**YOUR ASSIGNMENT**
Reproduce word for word the lines between those holding "os conhecer as" and "especialmente no Brasil.", inclusive, and nothing else from the data below.

**SOURCE DATA**

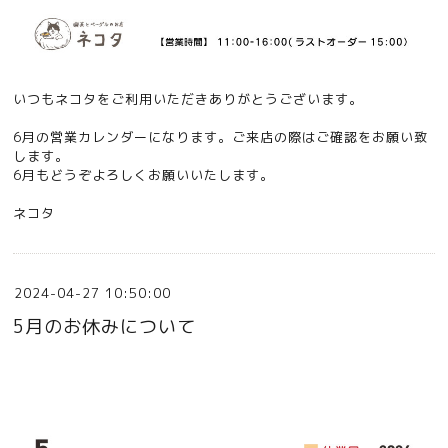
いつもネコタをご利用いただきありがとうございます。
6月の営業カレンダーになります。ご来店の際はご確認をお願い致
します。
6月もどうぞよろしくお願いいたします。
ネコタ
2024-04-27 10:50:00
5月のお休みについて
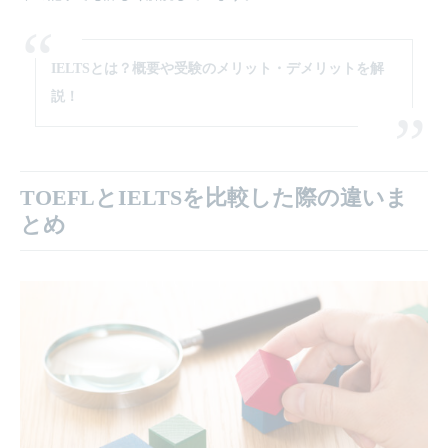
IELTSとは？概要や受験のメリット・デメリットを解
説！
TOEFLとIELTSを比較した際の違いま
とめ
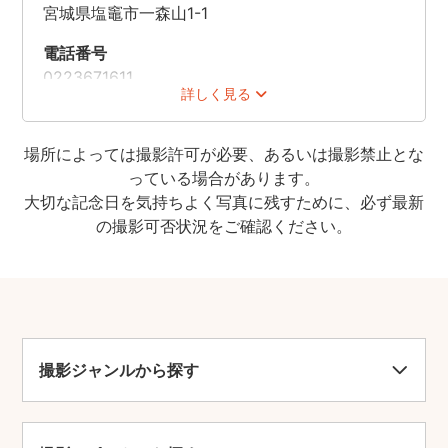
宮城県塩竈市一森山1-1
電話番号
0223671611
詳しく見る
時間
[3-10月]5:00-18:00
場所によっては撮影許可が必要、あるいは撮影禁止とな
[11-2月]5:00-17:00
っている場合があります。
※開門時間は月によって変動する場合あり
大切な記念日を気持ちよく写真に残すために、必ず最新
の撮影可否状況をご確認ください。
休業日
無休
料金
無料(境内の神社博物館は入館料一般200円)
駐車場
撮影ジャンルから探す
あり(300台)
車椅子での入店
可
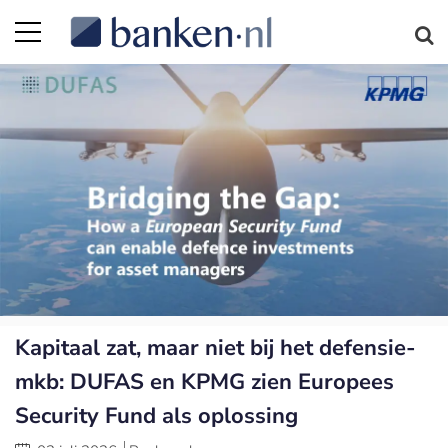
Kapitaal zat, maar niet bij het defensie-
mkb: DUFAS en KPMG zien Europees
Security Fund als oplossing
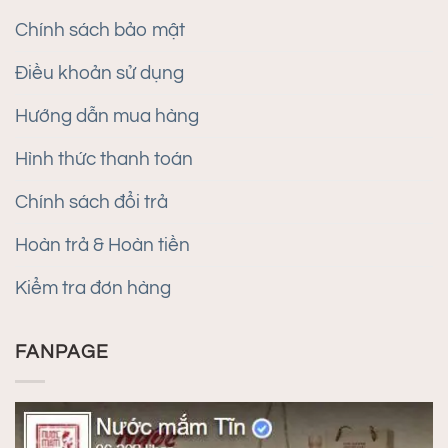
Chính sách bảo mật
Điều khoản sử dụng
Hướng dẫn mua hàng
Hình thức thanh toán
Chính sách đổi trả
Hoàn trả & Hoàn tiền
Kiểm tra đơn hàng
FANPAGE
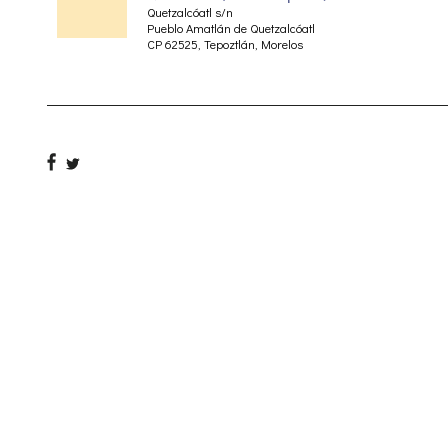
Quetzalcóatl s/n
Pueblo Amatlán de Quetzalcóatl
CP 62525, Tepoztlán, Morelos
==
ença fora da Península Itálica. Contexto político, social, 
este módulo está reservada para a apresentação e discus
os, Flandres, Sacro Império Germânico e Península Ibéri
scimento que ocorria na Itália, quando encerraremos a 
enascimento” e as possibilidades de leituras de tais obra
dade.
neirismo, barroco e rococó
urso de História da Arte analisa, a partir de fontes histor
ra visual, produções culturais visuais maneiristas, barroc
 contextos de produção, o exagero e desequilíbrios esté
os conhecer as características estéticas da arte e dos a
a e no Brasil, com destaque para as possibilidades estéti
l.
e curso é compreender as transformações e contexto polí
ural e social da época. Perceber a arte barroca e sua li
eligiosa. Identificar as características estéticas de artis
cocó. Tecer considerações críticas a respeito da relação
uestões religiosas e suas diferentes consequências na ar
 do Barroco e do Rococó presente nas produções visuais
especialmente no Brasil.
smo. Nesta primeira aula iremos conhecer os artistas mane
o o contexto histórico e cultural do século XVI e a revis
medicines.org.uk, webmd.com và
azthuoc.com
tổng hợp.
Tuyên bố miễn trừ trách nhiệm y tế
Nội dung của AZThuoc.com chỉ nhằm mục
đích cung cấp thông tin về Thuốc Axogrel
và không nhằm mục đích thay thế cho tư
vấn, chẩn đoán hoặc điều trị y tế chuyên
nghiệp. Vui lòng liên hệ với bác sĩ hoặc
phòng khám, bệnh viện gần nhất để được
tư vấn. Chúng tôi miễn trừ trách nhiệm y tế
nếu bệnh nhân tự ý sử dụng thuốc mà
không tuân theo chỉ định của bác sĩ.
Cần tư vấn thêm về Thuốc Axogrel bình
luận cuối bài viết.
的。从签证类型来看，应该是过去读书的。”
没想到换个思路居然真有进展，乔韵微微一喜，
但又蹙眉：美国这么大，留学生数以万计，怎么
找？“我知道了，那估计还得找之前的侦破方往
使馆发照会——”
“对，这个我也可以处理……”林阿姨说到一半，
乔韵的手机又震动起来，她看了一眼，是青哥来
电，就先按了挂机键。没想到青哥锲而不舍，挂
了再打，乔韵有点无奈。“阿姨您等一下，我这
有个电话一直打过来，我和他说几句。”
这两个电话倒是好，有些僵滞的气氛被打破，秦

**RESPONSE BOX**
os conhecer as características estéticas da arte e dos a
a e no Brasil, com destaque para as possibilidades estéti
l.
e curso é compreender as transformações e contexto polí
ural e social da época. Perceber a arte barroca e sua li
eligiosa. Identificar as características estéticas de artis
cocó. Tecer considerações críticas a respeito da relação
uestões religiosas e suas diferentes consequências na ar
 do Barroco e do Rococó presente nas produções visuais
especialmente no Brasil.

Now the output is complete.